Excerpt to read =>
Written for Third Presbyterian Church November Spire. I hope to write more about my September Ecuador trip soon.
The uterus is a second heart. ~ Andrea Espinoza
Eighteen of us, Days for Girls regional representatives and collection point leaders, gathered in a suite at Hacienda Jimenita to literally sit at the feet of an amazing woman, Andrea Espinoza, the leader of Days for Girls Ecuador. In the coming weeks, we would learn so much from her about how menstrual health is understood in Ecuador.
She opened her first talk with, “the uterus is a second heart. It holds emotions. Menstrual pain is related to emotional pain. Meditating, breathing, and taking care of your emotions are important. The uterus can also hold your partner’s pain, so be careful with that too”. She continued to connect menstruation to taking care of yourself (body and soul) and the earth. “Menstruation is love. Menstruation is a woman’s magic; she can offer it back to the earth for the plants.” She describes a practice of free bleeding into the earth that was ancient and is being revived by a young generation. A long traditional skirt is worn to free bleed. Women enter a movable tent (so the menstruation can be spread around an area) to bleed, sometimes they do this as a group. Together in the tent, they write, paint, make music, and talk to solve problems. It is creative, regenerative, healing time. Her talk shifted to reasons Ecuadorian women prefer reusable pads, and I now have a deeper appreciation for the way Ecuadorians care for their earth mother, Pacha Mama. There is a sacredness to their ecology.

Data shown =>
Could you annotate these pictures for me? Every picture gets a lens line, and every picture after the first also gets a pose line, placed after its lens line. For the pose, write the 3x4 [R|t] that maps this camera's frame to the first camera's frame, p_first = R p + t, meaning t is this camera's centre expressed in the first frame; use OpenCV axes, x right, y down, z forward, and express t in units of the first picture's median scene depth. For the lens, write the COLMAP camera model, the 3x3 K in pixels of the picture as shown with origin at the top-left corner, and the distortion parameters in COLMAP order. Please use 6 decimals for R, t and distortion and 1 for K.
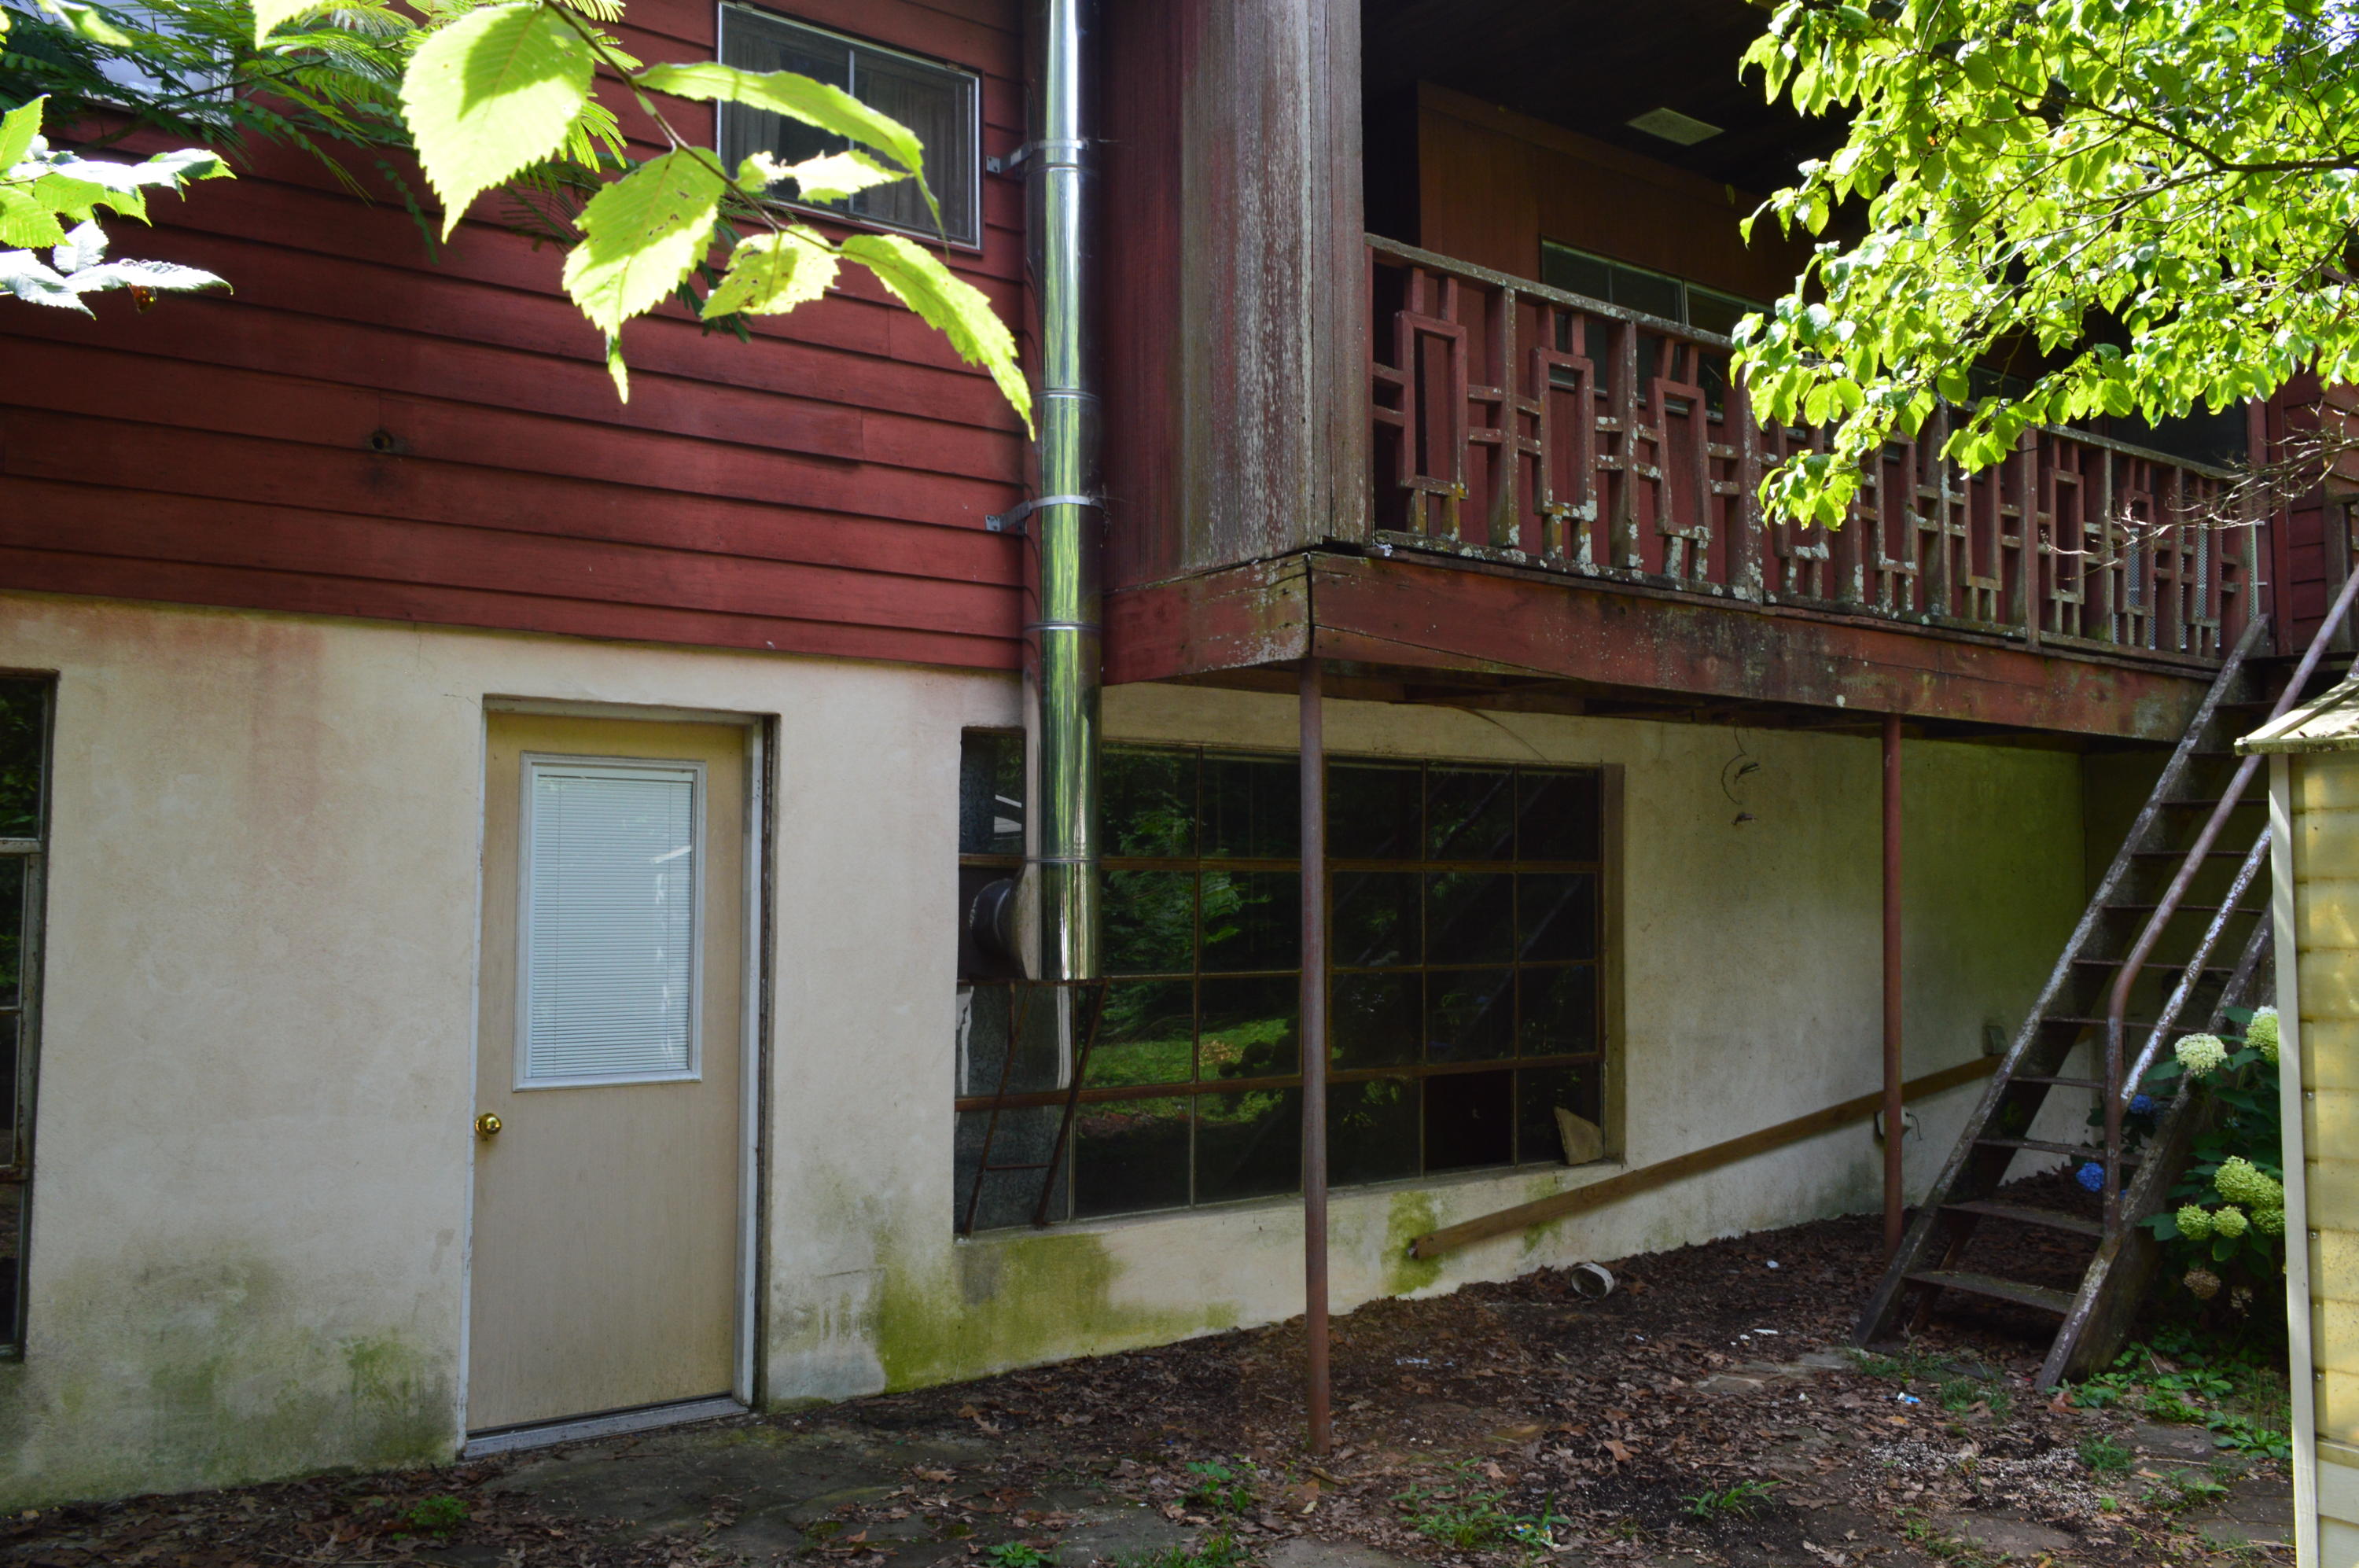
lens RADIAL K [[1836.8, 0, 1169.6], [0, 1836.8, 797.3], [0, 0, 1]] dist [-0.004795, -0.002436]
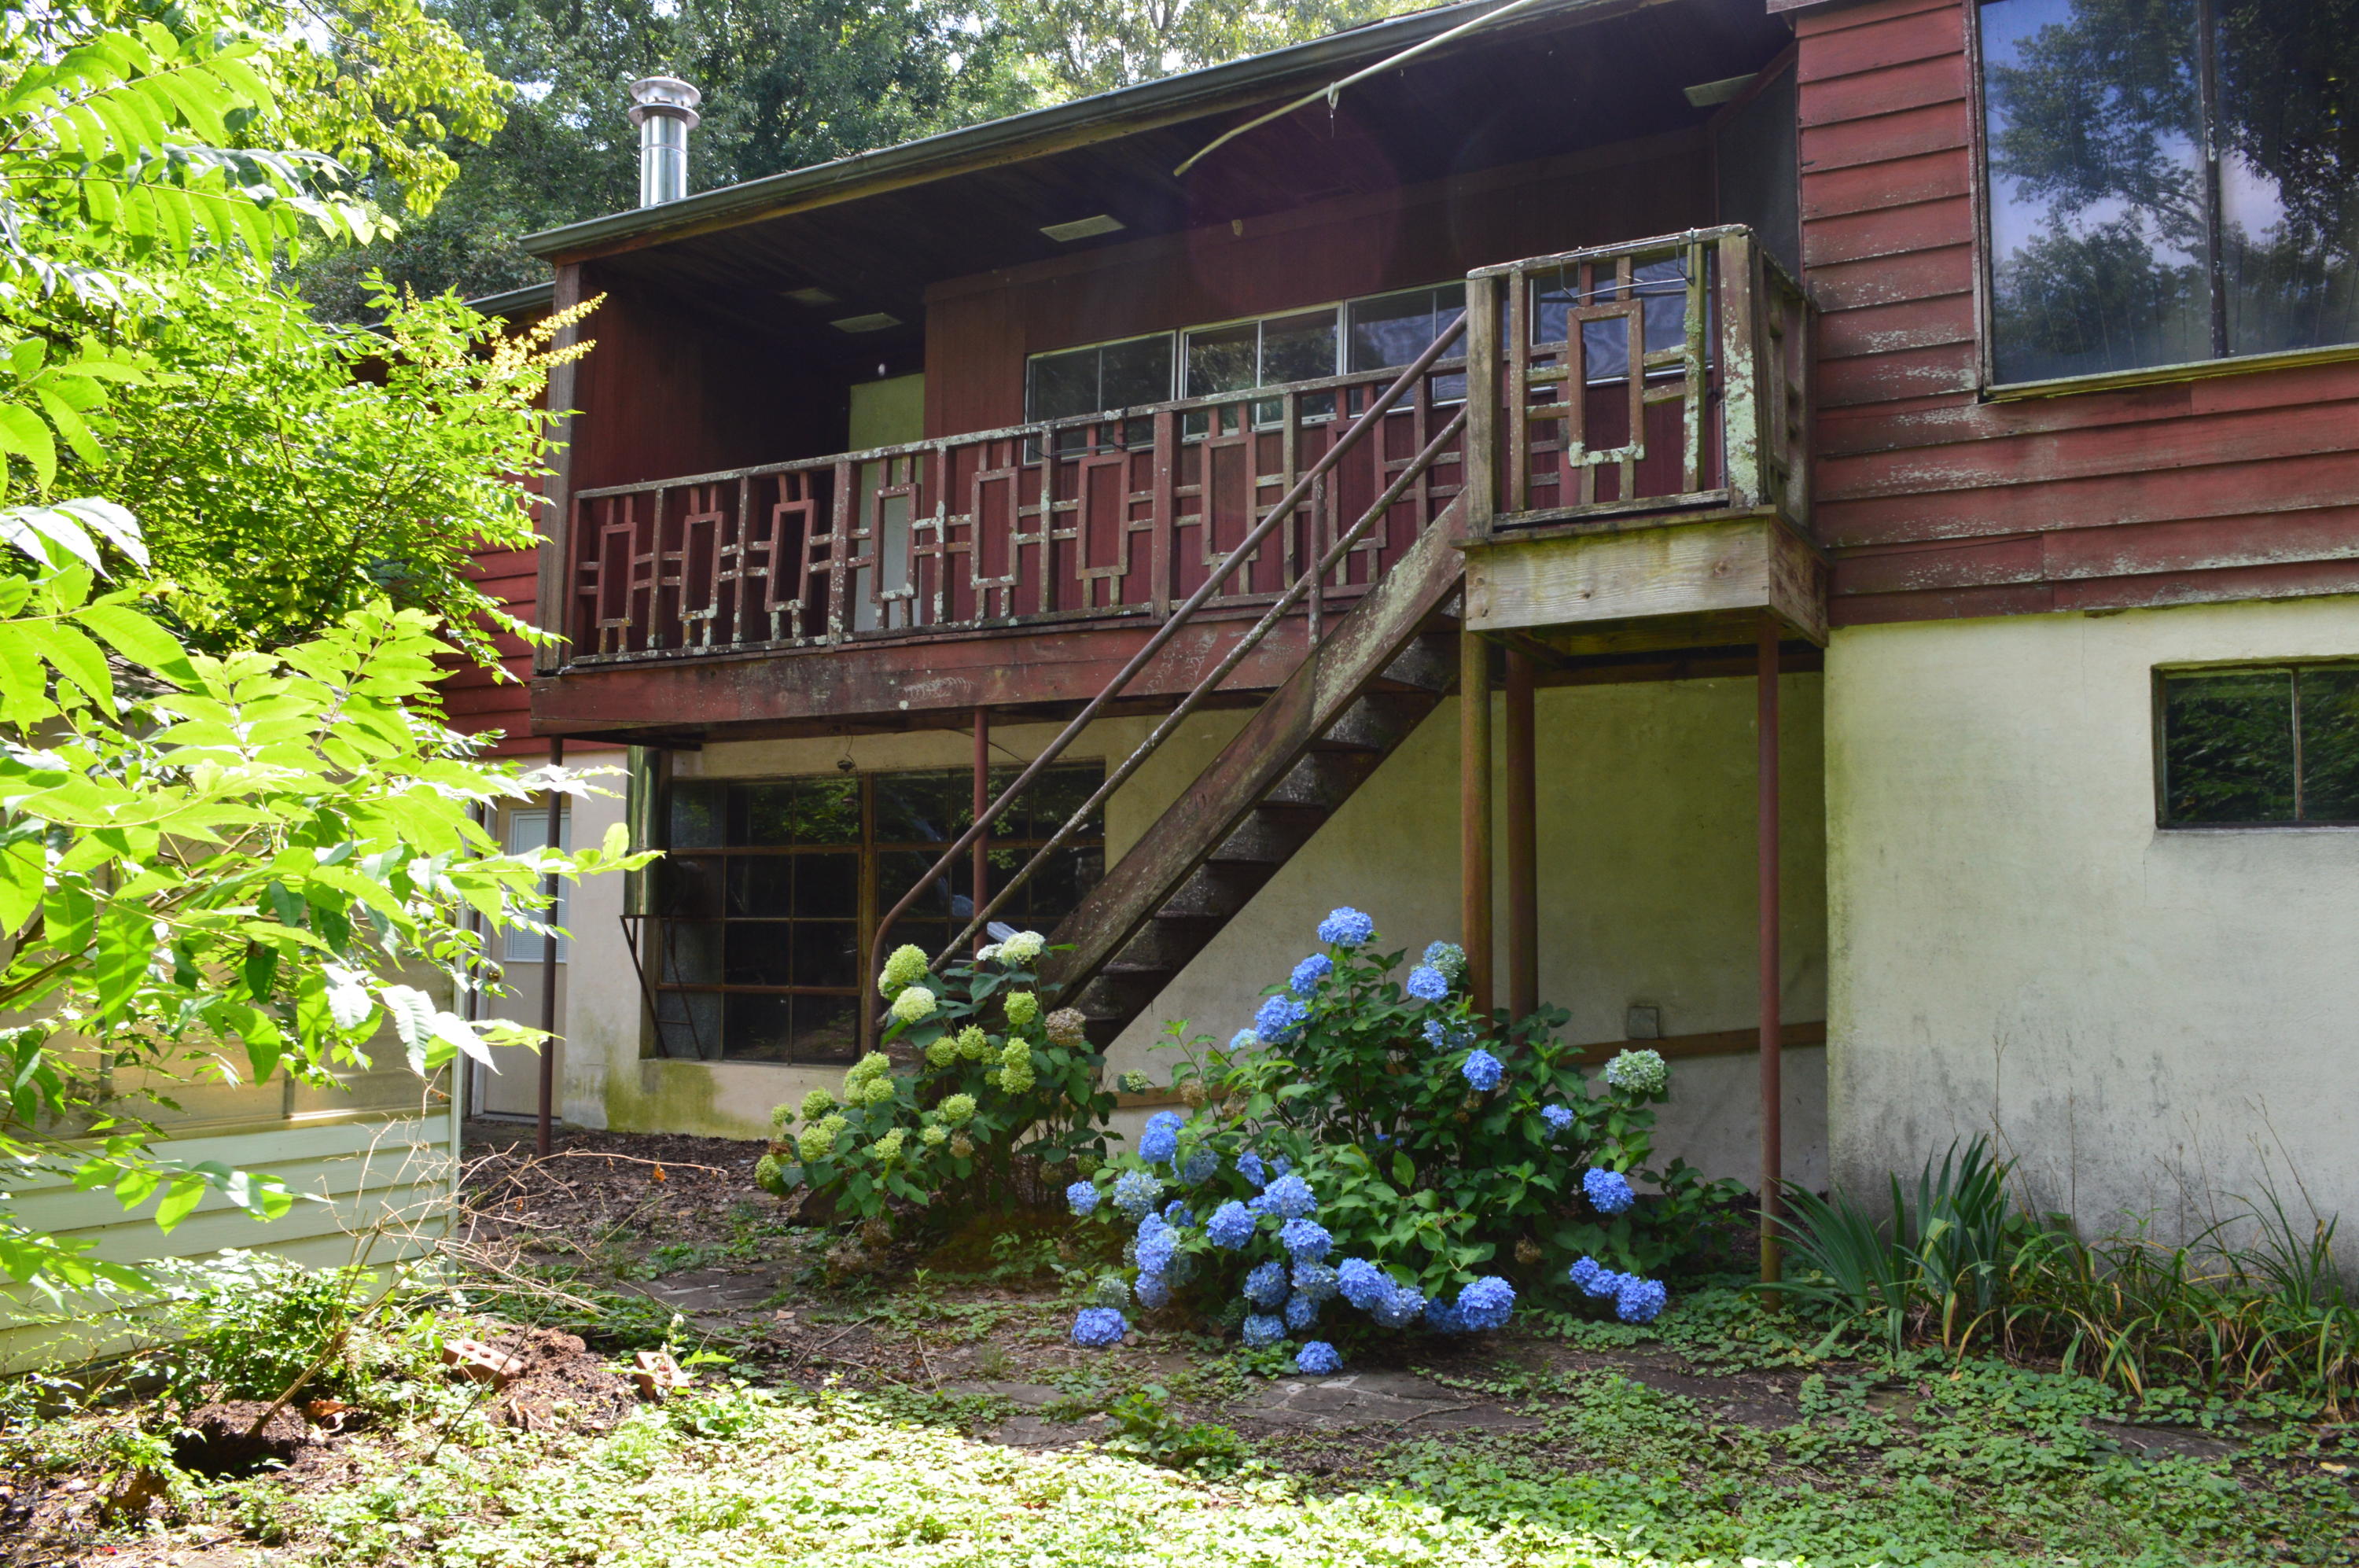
lens RADIAL K [[1836.8, 0, 1169.6], [0, 1836.8, 797.3], [0, 0, 1]] dist [-0.004795, -0.002436]
pose [[0.430871, -0.062627, -0.900238, 1.767876], [0.042855, 0.997883, -0.048909, 0.091500], [0.901395, -0.017506, 0.432643, 0.675099]]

Problem set =>
**1)** Update the Days for Girls Ecuador passage, starting with "The uterus is a second heart. ~" and going on through "understood in Ecuador.", so that "gathered" becomes "met".
**2)** Write what follows the final sentence of the Days for Girls Ecuador passage.

Task results =>
**1)**
The uterus is a second heart. ~ Andrea Espinoza
Eighteen of us, Days for Girls regional representatives and collection point leaders, met in a suite at Hacienda Jimenita to literally sit at the feet of an amazing woman, Andrea Espinoza, the leader of Days for Girls Ecuador. In the coming weeks, we would learn so much from her about how menstrual health is understood in Ecuador.

**2)**
Andrea notes that the disposable pads in Ecuador are made cheaply, with lots more chemicals than in the US disposable pads. The disposable pads smell bad, especially when the blood is on them (on, not in, because they don’t absorb well either). These pads can cause skin irritation too. Being able to see the blood on washable pads or in other reusable options, allows women to notice changes in their blood (which could be important for overall health). It also allows them to collect the blood for other uses, such as healing acne, or in artwork.
We completed several distributions in Ecuador totaling over 650 kits. Along with the distributions that were scheduled we also gave kits to hotel staff and other women who were part of cultural exchange excursions in the Amazon. Andrea’s warm smile and confidence put those listening to her words at ease. At each place we visited, Andrea was greeted warmly by the leaders. It was clear that she had connected with them professionally and personally. The kits were well received because she had done the groundwork to make these connections and explain exactly what they would be receiving.
Andrea told us that most of the indigenous women already used a washable solution. They would cut up old men’s shirts and use those as menstrual rags. It was not ideal as there wasn’t a waterproof barrier. They saw the DfG pads as an upscale version of their own solution and were thrilled to have them. Many people asked for Andrea’s contact information so they could order more for family or pass her information along to others not able to attend the distribution. During the presentations, Andrea asked indigenous leaders to hold up her posters or translate key phrases into Kichwa, their language that they are working to preserve. Most distributions include a moment for questions. We noticed that in one place no one asked any. Andrea explained that the local leader had done lots of work to make sure her people understood what was going to happen before we arrived and was able to translate nearly all the presentation into Kichwa, so her people got the information they needed. Local leaders make all the difference.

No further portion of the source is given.